Millions of workers, however, are rising up to oppose the bosses’ murderous agenda. In Belarus, thousands have taken to the streets to stage one of the largest protests there in years against a “parasite law” that imposes a tax on unemployed workers. The wave of anti-Trump and anti-fascist uprisings around the world presents us with opportunity, and also a duty to continue sharpening PL’s anti-racist and anti-imperialist politics. The inability of the U.S. bosses to recruit masses of our Black and Latin youth and students to fight and die in imperialist wars reveals the limits of their ideological hold on the working class. Armed with PL’s politics, these workers can begin to understand that capitalism can never serve their needs, and that we can fight back and win.

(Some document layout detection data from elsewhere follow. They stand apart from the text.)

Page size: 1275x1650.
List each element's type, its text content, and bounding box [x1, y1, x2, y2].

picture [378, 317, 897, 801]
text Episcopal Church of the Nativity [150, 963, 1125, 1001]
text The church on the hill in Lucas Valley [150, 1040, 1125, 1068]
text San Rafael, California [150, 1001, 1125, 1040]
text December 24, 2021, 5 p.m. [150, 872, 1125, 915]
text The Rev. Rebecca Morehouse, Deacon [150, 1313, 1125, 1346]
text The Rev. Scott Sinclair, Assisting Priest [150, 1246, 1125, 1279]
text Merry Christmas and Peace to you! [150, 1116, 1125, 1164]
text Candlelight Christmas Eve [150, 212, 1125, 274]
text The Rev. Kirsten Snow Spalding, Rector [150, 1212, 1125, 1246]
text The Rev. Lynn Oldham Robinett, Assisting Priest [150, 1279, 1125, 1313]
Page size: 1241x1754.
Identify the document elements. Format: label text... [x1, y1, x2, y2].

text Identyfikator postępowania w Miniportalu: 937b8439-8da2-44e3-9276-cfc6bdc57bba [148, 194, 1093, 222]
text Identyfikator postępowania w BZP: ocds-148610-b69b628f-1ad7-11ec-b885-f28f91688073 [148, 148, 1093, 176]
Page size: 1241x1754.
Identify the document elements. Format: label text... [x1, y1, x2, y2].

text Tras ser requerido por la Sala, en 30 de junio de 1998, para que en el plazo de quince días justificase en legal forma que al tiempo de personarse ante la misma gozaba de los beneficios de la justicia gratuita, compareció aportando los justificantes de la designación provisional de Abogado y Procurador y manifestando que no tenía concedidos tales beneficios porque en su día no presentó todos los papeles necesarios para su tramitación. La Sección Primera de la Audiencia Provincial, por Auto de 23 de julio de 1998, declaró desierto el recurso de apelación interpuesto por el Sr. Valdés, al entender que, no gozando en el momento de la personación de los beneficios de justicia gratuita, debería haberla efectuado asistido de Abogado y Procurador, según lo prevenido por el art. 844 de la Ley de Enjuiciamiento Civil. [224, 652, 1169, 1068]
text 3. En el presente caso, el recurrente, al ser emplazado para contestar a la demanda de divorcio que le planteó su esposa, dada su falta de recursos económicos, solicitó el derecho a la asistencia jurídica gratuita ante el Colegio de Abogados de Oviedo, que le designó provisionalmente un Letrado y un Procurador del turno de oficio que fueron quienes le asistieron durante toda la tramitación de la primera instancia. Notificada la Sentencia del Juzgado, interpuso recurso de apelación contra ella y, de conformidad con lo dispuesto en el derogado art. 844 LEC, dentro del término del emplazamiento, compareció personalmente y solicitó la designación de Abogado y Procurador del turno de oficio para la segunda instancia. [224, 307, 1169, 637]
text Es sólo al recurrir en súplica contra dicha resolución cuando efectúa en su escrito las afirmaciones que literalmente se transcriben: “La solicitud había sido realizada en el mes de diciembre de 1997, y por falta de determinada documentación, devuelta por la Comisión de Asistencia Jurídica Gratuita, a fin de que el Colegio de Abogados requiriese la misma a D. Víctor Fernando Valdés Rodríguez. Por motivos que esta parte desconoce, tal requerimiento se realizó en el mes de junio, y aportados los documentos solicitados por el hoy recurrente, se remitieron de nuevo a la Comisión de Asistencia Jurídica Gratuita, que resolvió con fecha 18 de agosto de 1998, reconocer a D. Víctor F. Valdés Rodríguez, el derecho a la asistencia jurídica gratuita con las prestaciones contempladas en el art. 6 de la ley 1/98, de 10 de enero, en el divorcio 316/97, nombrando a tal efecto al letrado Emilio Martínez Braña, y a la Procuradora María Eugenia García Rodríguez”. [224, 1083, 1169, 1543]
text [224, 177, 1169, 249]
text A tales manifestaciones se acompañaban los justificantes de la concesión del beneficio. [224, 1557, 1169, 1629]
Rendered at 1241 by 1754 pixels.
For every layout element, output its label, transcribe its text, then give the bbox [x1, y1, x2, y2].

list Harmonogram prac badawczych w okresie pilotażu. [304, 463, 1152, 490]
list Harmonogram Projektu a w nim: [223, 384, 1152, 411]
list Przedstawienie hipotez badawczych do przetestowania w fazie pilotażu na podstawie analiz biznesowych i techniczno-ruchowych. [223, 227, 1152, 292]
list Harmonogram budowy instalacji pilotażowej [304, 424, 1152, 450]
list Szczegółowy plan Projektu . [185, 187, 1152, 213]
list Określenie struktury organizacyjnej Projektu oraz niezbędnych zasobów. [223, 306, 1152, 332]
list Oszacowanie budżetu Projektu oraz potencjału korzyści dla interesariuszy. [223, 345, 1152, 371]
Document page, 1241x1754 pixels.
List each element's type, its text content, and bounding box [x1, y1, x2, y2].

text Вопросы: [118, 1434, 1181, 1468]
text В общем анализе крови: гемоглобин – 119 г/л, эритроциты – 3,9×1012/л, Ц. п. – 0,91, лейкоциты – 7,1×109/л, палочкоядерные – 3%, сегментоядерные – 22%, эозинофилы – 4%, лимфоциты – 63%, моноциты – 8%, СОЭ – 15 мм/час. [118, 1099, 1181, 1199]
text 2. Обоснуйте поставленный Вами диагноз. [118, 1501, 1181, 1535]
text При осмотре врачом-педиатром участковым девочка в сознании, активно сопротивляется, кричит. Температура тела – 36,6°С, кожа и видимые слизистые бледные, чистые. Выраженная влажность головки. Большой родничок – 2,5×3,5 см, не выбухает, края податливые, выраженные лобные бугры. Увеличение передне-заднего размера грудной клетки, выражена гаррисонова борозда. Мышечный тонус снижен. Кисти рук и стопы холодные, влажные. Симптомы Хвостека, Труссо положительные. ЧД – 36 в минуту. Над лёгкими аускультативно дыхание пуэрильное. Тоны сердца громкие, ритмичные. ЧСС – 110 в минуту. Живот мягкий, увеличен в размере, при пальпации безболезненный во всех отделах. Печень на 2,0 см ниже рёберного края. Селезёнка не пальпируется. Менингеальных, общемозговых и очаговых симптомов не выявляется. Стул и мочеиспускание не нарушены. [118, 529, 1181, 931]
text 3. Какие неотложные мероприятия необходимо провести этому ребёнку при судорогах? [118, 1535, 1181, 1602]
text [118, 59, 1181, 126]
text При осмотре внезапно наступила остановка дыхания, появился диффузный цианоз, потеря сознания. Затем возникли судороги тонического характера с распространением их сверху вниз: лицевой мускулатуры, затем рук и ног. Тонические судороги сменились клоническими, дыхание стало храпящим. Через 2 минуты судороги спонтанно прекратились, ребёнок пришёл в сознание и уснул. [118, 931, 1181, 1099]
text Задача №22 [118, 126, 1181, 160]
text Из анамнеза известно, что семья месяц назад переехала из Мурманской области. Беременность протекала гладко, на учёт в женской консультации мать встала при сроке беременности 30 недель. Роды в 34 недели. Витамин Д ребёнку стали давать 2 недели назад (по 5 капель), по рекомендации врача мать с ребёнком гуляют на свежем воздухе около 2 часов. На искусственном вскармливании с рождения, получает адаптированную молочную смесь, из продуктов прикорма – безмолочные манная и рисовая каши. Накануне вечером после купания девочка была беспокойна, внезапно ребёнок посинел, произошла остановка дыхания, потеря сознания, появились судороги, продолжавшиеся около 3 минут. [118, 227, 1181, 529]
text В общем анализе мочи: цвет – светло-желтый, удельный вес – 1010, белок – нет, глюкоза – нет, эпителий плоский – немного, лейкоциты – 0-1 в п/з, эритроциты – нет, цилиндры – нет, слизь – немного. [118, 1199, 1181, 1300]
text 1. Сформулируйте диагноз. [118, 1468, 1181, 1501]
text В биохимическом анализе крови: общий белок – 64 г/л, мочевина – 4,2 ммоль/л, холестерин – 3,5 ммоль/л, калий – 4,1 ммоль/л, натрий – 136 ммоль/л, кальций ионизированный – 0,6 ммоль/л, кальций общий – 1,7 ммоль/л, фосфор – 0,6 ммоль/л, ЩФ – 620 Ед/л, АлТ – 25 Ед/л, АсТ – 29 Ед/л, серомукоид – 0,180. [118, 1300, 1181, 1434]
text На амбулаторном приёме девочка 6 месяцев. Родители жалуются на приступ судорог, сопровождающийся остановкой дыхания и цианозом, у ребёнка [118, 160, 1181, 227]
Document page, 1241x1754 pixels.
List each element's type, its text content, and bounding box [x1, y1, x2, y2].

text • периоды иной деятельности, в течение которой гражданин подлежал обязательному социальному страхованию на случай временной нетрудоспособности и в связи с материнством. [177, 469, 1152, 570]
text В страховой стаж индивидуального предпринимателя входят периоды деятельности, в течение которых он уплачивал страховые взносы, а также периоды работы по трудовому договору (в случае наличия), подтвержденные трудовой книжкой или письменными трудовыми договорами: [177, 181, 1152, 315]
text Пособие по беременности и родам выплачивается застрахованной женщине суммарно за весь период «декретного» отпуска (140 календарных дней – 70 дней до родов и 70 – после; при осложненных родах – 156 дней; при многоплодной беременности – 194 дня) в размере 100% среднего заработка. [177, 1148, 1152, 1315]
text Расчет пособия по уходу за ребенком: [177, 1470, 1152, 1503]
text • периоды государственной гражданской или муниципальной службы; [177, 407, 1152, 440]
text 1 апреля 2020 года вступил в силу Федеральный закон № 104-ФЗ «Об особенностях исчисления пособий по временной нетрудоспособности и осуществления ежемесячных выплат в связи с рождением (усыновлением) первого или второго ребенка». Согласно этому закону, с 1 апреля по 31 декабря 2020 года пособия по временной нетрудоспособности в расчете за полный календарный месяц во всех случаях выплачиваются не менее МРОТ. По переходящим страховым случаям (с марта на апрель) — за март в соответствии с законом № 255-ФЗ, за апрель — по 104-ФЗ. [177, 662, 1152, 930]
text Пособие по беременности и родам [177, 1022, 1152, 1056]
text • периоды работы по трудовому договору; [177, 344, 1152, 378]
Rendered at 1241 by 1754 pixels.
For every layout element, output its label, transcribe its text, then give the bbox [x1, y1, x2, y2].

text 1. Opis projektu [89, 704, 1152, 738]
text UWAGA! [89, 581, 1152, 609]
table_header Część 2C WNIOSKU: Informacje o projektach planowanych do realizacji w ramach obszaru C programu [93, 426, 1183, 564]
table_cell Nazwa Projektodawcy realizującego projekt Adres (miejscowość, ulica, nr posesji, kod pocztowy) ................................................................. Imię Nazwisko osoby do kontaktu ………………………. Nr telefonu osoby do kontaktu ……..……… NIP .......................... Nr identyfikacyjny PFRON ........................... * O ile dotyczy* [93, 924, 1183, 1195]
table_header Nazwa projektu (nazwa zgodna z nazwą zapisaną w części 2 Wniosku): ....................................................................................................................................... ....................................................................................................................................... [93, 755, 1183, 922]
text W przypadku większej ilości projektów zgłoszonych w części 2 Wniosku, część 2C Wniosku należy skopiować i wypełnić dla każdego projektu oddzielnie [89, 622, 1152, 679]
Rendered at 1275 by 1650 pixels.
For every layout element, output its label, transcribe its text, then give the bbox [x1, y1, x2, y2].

But to be successful, struggles must be carried out on the job and in mass organizations. We must organize multiracial committees that can lead on-the-job fights centered around anti-racism and anti-sexism on behalf of all workers. We must connect on-the-job struggles to the intensification of inter-imperialist rivalries. We must organize our base around the Party’s line to shut down the bosses’ racist profit system. Through struggle we can win our base to Challenge reader’s groups and ultimately to the Party, to become fighters for communism.
YEMEN
The bosses’ have used the recent wave of anti-Muslim and anti-Arab racism to ramp up calls for war in the Middle East. Trump’s recent ban of refugees and immigrants from seven majority Muslim countries includes Yemen, a country that has been terrorized by a U.S.-backed, Saudi-led bombing campaign. The proxy war between the Iran-backed Houthi rebels and the pro-Saudi/U.S. regime has killed thousands of workers. Given Iran’s alliance with Russia and Yemen’s invitation to Russia to use its ports and airbases, tensions are rising between U.S. and Russian imperialists.
Trump’s first major decision as imperialist-in-chief, which was planned under the Obama administration, a botched raid on Al Qaeda in Yemen, killed at least 30 civilians, including nine children and eight women. The White House insists this slaughter was a “success.” Following the U.S. strike, the Yemeni government withdrew permission for U.S. ground raids, showing that even smaller bosses are willing to buck the U.S. ruling class.
For the U.S., maintaining access to oil has made its alliance with Saudi Arabia essential. Since 2009, the U.S has sold the Saudi government over $100 billion in weapons, making them the largest recipient of U.S. arms sales in the world (motherjones.com 9/21/16). Even so, the Saudi ruling class has been building closer ties with U.S. imperialist rival China, which is now the largest buyer of Saudi oil.
Over the past two decades, oil wars in Iraq, Afghanistan, Syria, and Yemen have destabilized the region and the world. These wars have created more than 65 million refugees. Ultimately, this is a crisis of capitalist unemployment. The bosses need to destroy the capital and productive capacities of rivals to survive their perpetual crisis of overproduction. With much of the infrastructure in Yemen and Syria leveled by imperialist war, masses of unemployed workers have no choice but to become refugees. The laws of capitalism are driving the desperate posture of U.S. imperialism and intensifying rivalries with China and Russia that will ultimately lead to World War III.